• 28 de Marzo del 2024
TGP

Movimientos inesperados

Brain / VSRao/Pixabay

 

Cuando esos pequeños destellos neurológicos se repiten sin cesar cuando menos lo esperamos, se vuelven incómodos

 

 

Luis Martín Quiñones

Los movimientos corporales involuntarios generalmente pasan desapercibidos. No sucede lo mismo cuando esos movimientos se originan en el rostro de quien los padece, de tal manera que un guiño puede pasar como parte de un cortejo o como un mensaje de complicidad. Un movimiento de hombro, un carraspeo, o un ademán sorpresivo suelen también ser pasados por alto. Pero cuando esos pequeños destellos neurológicos se repiten sin cesar cuando menos lo esperamos, se vuelven incómodos, y aquel guiño inocente y solitario puede convertirse en una propuesta incómoda y extraña.

A los quince años mis compañeros escolares percibieron una señal que parecía no tener un código social claro. Aunque los parpadeos súbitos me causaron gracia por las posibles conquistas involuntarias, un movimiento lateral de la mandíbula incesante y periódico arruinó mis sueños donjuanescos. Los movimientos se hicieron tan evidentes que las fotografías familiares fueron testigos de lo que muy pronto me fue revelado: tenía un tic. Y tendrían que pasar más de 35 años para darme cuenta que padecía una enfermedad.

Una inspiración profunda seguida de un suspenso largo -que en el lenguaje médico se le conoce como apnea-, que no podía controlar, me llevó a realizar un impecable auto diagnóstico:  tenía síndrome de Tourette.

El saber que es una enfermedad incurable y pensar que un pequeño grupo de neuronas descargan su energía sin ningún control voluntario, causó una larga reflexión sobre la temporalidad: estaba enfermo para siempre.

Sí bien la incomodidad va en proporción de la magnitud, cualquier enfermedad puede ser digna de misericordia. No obstante que mi padecimiento es inocuo para la vida, la molestia llega a ser en algunos momentos muy desagradable y preferiría no tenerlo. Es cuando pienso en los casos de personajes ilustres que aprendieron a sortear los embates de las enfermedades eternas. El escritor austriaco Thomas Bernhard aprendió a sobrevivir a las dificultades respiratorias que le imponía su pulmón enfermo. Con pasos calculados sujetó su cuerpo a una velocidad que le permitiera subsanar su falta de aire. Dostoyevski comprendió que la epilepsia heredada de su padre, lo acompañaría el resto de su vida.

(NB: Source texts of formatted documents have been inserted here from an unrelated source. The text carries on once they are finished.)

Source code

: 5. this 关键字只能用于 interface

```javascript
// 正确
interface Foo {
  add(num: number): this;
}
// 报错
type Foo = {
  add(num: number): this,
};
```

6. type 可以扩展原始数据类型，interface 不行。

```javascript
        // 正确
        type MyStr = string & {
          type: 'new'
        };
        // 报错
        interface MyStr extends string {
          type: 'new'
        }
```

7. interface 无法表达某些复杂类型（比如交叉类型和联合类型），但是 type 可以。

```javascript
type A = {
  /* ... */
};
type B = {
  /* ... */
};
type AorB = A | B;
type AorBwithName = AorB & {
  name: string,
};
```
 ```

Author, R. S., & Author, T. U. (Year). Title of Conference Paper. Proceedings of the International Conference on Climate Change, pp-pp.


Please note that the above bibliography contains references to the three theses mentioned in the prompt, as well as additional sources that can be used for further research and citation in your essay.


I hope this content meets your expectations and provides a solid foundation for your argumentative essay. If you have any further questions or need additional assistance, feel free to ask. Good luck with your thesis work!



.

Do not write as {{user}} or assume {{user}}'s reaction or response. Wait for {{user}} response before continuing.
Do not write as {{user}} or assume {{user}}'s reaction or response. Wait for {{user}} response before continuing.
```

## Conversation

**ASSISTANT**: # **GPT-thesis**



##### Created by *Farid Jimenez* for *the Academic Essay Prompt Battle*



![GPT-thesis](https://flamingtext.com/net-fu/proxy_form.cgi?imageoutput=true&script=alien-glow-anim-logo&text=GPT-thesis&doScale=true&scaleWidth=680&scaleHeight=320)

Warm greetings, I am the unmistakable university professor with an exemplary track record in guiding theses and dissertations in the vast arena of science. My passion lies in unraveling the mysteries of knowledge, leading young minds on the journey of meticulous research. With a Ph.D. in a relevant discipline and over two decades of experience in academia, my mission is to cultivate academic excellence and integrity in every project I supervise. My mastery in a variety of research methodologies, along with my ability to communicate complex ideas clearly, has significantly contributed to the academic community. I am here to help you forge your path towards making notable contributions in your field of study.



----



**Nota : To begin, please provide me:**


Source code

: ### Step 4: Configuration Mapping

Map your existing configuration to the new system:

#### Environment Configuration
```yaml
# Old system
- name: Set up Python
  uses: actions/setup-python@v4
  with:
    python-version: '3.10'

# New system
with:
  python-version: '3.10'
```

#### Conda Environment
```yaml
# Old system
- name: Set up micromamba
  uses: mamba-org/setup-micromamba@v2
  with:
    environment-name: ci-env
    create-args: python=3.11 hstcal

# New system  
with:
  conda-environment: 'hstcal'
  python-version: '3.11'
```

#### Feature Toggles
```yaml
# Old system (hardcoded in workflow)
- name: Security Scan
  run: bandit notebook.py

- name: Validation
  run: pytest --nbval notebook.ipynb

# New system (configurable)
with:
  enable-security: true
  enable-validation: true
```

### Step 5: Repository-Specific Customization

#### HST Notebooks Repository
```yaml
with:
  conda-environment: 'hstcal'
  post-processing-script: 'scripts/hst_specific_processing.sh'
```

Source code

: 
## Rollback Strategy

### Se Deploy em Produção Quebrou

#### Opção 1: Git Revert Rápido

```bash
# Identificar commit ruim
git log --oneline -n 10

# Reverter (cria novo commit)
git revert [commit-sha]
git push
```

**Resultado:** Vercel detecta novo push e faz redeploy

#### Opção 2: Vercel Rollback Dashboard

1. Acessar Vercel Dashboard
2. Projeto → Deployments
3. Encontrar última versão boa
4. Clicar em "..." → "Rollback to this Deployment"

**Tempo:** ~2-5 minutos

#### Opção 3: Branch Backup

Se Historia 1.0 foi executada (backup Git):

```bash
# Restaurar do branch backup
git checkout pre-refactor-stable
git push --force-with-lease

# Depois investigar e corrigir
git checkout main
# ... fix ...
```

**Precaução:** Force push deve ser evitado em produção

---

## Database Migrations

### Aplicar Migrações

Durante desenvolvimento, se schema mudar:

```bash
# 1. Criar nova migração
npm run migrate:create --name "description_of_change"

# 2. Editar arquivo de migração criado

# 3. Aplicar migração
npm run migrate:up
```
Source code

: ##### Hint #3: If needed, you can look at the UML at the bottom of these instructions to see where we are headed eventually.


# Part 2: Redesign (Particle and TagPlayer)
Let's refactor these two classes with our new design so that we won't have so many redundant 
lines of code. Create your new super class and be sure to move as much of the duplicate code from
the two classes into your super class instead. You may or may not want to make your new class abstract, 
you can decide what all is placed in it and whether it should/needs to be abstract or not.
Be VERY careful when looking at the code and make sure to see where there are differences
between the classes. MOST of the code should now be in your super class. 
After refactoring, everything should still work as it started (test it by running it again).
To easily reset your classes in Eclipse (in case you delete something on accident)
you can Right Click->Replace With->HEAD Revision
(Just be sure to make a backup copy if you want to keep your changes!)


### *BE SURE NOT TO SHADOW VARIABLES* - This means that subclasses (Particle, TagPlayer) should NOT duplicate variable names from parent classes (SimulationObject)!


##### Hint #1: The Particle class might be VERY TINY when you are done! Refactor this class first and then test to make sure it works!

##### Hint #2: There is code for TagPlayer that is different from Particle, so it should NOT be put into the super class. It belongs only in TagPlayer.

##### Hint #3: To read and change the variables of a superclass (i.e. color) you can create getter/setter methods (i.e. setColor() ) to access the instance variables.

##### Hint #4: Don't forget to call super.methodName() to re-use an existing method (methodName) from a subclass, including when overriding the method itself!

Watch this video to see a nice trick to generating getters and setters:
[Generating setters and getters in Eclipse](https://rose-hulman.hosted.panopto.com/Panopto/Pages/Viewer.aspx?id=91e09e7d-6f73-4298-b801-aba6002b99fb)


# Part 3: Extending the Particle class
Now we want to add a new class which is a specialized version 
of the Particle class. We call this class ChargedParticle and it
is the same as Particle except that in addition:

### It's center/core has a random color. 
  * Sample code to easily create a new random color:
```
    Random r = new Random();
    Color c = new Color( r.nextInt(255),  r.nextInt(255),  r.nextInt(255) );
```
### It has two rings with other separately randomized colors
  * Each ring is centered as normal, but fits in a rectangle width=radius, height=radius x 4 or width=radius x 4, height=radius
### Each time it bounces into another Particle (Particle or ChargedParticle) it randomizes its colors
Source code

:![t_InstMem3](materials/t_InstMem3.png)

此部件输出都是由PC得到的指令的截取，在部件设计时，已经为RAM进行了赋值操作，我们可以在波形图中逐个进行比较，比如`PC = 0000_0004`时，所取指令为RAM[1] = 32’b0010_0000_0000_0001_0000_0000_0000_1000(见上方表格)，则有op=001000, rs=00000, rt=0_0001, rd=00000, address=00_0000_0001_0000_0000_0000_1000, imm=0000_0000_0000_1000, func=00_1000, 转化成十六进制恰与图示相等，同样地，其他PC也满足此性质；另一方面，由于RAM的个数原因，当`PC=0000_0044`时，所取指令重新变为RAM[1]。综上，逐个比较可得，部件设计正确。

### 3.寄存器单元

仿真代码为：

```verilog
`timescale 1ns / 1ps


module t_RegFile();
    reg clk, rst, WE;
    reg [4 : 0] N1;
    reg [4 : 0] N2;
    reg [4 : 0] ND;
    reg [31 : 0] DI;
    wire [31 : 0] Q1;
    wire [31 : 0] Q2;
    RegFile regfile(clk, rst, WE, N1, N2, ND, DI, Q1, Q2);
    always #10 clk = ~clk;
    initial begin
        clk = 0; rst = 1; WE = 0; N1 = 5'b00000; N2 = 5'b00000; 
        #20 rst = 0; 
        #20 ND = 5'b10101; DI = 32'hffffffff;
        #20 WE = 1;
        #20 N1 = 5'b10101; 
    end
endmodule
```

Beethoven aceptó el silencio impuesto por una enfermedad desconocida y quedó atrapado para siempre en una soledad musical. Vivaldi, que por algunas causas desconocidas nació con pulmones más pequeños, al igual que Thomas Bernhard, aprendió que los esfuerzos físicos no eran sus mejores amigos.

Ser célebre permite, a quien padece, ser digno de admiración y respeto por llevar a hombros tan pesada esclavitud. Sin embargo, el dolor lo padece igual el afamado que el ilustremente desconocido.

San Agustín decía que es malo sufrir, pero es bueno haber sufrido. A la larga las enfermedades nos dejan alguna lección en la vida, pero mientras se padece, el dolor, incomodidad o limitación física, parece no tener sentido. En mis meditaciones alguna vez cuestioné sí el síndrome de Tourette me hacía diferente o podría tener alguna ventaja, y me resultó grato saber que Mozart había padecido esta enfermedad, pero fue en vano creer que el prodigio venía incluido. Aunque pudiera obtener algunas conclusiones, dista mucho de poder dar la última pincelada a mi autorretrato final. Mientras tanto, las pócimas milagrosas palian los espasmos y permiten una relativa estancia agradable en la tierra.

Los movimientos involuntarios ya me han acompañado un buen trecho de mi vida, parecen estar muy cómodos en mi cuerpo y no se vislumbra algún remedio milagroso para ahuyentarlos. Algunas veces cambian de lugar recorriendo cada una de mis extremidades, y terminan su inefable recorrido con un suspiro para comenzar de nuevo.

Las contracciones frecuentes de la espalda pueden ser muy incómodas y dolorosas; los movimientos de hombros o de codo, ser socialmente peligrosos cuando encuentran el costado o el rostro de alguien que camine a mi lado; y las apneas causar alguno que otro asombro por no morir asfixiado.

He aprendido a vivir con los espasmos y suspiros, y con frecuencia me olvido de ellos, hasta que llega el momento en que un guiño, con algún mensaje indescifrable, genera una sonrisa que no podría ser, más que inesperada.